Chase or Sewell for the Bengals?

Taylor Vaysman
2 years ago
3 min read

The Case for Chase

The Bengals have never been one to shy away from targeting receivers early in the draft, dating back to AJ Green and John Ross, as well as using an early second-round pick on Tee Higgins last year. Chase is another receiver who could be a mainstay in the orange and black for the next several years.

Chase opted out of the 2020 season yet still is almost universally seen as the top wideout in this year’s draft. In 2019, with Joe Burrow as his quarterback, Chase finished with 84 catches for 1,780 yards and 20 touchdowns. His final college game was the National Championship game against Clemson, where he reeled in nine catches for 221 yards and a pair of TDs in LSU’s 42-25 victory.

Standing at six feet flat but a solid 210 pounds, Chase has a prototypical build needed to be a future number one receiver. Pairing him with Tyler Boyd and Tee Higgins, who combined for 10 touchdowns last year, would give the Bengals a young, explosive trio that has the chance to become one of the best units in the NFL.

The Case for Sewell

While it’s not the sexiest pick, the Bengals have a clear need for offensive line help. In case you didn’t know that, ask Joe Burrow after making it just 10 games before needing season-ending surgery. And right now, Sewell is the top lineman in the class who can protect Burrow’s blindside for the next decade.

Like Chase, Sewell decided to opt out of the 2020 season. However, it did not affect his standing as the top lineman of the class. 

Originally recruited as a guard, Sewell shifted to tackle, moving to the left side as a sophomore for Oregon. It was there he found enormous success, taking 1,376 snaps in two seasons and allowing just one sack, something Burrow took 32 of last season.

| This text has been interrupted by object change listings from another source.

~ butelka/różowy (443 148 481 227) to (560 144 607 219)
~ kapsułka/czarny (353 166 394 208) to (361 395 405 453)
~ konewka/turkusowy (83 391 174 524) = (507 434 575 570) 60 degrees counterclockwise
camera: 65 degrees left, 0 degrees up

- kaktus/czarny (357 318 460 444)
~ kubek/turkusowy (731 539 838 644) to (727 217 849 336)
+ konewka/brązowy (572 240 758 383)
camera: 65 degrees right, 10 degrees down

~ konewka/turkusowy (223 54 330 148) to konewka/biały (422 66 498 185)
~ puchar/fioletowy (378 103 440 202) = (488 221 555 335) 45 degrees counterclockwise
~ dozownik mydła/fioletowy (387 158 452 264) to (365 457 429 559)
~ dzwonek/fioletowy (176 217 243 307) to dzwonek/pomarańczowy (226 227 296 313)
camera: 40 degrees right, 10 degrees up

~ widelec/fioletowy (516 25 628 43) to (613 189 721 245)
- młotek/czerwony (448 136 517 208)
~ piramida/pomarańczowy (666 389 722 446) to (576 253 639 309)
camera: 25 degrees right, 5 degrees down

Size is not an issue for Sewell, who is listed at 6-foot-6 and 325 pounds, and neither is his ability to man either tackle spot. The Bengals currently have former first-round pick Jonah Williams slotted to protect Burrow’s blindside, as well as free agent acquisition Riley Rieff who signed a one-year deal. Still, Sewell has a higher ceiling than both and gives the Bengals’ most important player the protection he needs to stay healthy.

Who Should They Pick?

It depends on who you ask, to be frank. Both Chase and Sewell represent clear needs for the future of the franchise while also presenting excellent value even at the fifth spot in the draft. And that’s not even getting to Florida tight end Kyle Pitts, who, if available, would be incredibly hard for Cincinnati to pass up on due to his combination of size, strength, and speed at an invaluable position.

However, assuming the choice is between Chase and Sewell, I think the Bengals should take Sewell. The sentiment may have been different if Burrow made it through the season, but he did not. His hardly minor injuries should be a clear sign to Cincinnati that keeping him healthy is priority number one.

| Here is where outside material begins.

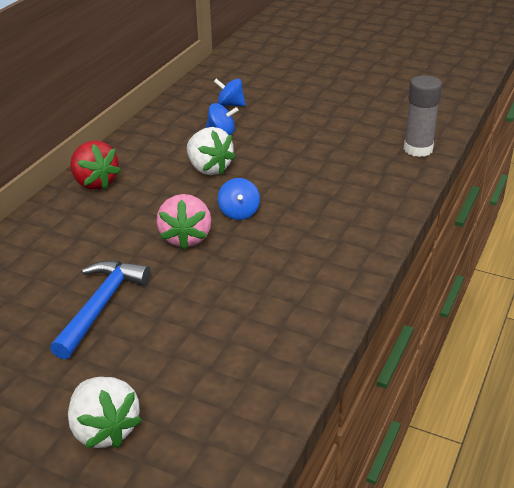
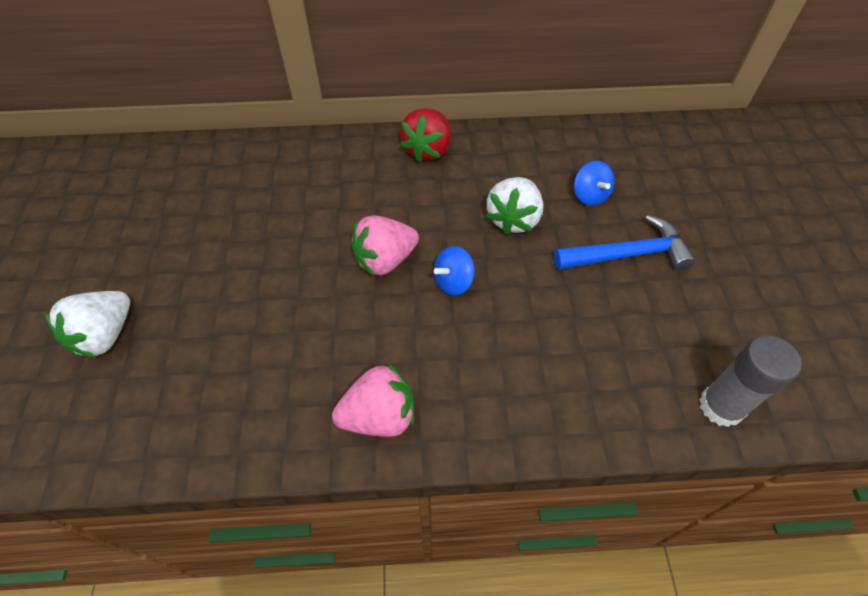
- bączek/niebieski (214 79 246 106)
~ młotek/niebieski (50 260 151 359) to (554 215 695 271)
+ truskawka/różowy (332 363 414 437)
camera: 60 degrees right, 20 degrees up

Sewell may or may not be a perennial All-Pro caliber player. But all of the scouts see him as a future starting tackle for the foreseeable future, something that the Bengals could use, especially with Rieff in town for just a season. He even has the endorsement of former Bengals tackle and Pro Football Hall of Famer Anthony Munoz, someone who the team should listen to when it comes to identifying o-line talent.

While passing on Chase will sting, the early second round presents plenty of alternative options for the Bengals to target a receiver. Plenty of mock drafts have connected Cincinnati to Chase’s teammate Terrace Marshall Jr., who is a bigger target than most of the top receivers with a big catch radius for their young QB. Even others like Purdue’s Rondale Moore or UNC’s Dyami Brown would be solid Day 2 additions for the Bengals.

If Sewell can be an above-average tackle and keep Burrow from getting hit at the rate, he was his rookie season, and the pick will have been a success. For those reasons, Sewell should be Cincy’s choice Thursday night.